Can alpaca's be trained to do tricks? Also, is there any enrichment toys that they like to play with?

Alpaca Training

Alpacas are extremely bright and can be trained to do lots of things that could be considered tricks.  I think most people make the mistake of confusing a lack of intelligence with a lack of motivation.  Most domestic animals with the exception of many dogs are not particularly interested in making their mission in life pleasing us ‘two-legged’.   

Cats are a great example. They are really smart but not particularly motivated to please.  Alpacas are very cat-like, ironically not only are they cat like in their temperament but share many physical qualities as well.  I wrote an article comparing cats and camelids back in the early 90's that has appeared in several magazines in one version or another over the years and is available to members in the Camelidynamics Guild Library. 

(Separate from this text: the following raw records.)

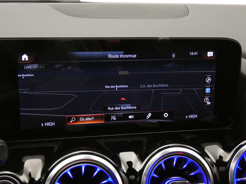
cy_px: 92
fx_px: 341
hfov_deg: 39.7
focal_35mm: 48
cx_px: 123
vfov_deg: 30.3
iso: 1600
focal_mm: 8.6
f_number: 3.8
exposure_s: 1/15
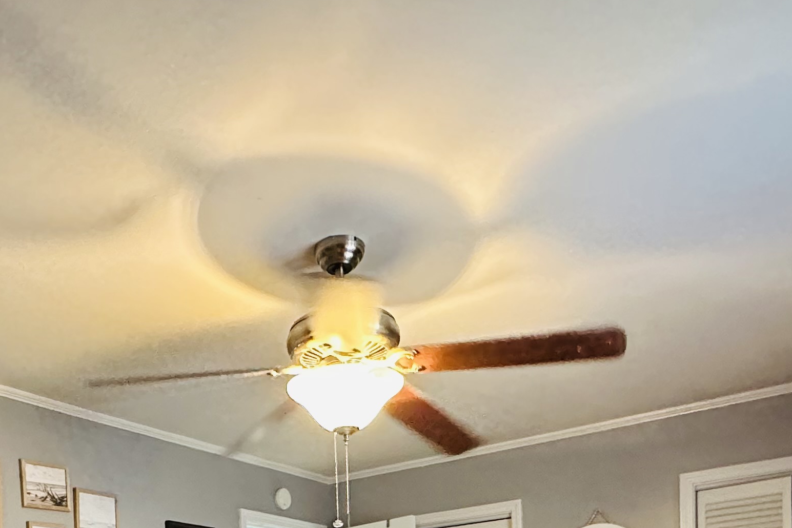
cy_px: 686
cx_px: 245
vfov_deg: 28.7
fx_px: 836
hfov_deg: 49.5
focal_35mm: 38
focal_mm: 2.22
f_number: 2.2
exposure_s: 1/60
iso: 1000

So the problem becomes making our agenda important and relevant to the alpaca.  Alpacas that are food motivated would be much easier to train for this reason.  Clicker training would be my first choice for teaching tricks.  Amy and Jim Logan have done a wonderful series of videos about clicker training for camelids that are available from several different sources.  The major focus of my training is teaching the two-legged to be better handlers rather than actually teaching the alpacas various behaviors.  In most management situations we really want the alpaca to do NOTHING so the thrust of my work is to teach the humans to behave in a way that the alpaca finds non-threatening. Taken together the two types of training are very compatible.

As far as enrichment toys go I think you could let your imagination run wild.  In my experience the very best toy for alpacas is a mound of dirt in the pasture; it doesn't have to be very big but the bigger the better.  Alpacas will spend hours playing king of the hill.  Balls and dangly things can be good fun particularly for young alpacas.  As long as the toy doesn't pose a danger, the sky is the limit.  I think having things for young alpacas to do is very important, particularly if they don't have a playmate their own age.  Beware of becoming a toy for your alpacas.  In my opinion it is not a good idea to allow young alpacas, particularly males, to use you as a source of amusement; allowing your young alpacas to pick at your clothes, shoelaces, or to rub against you. This often leads to running at the human or bumping the human from behind and can get dangerous when the baby grows up.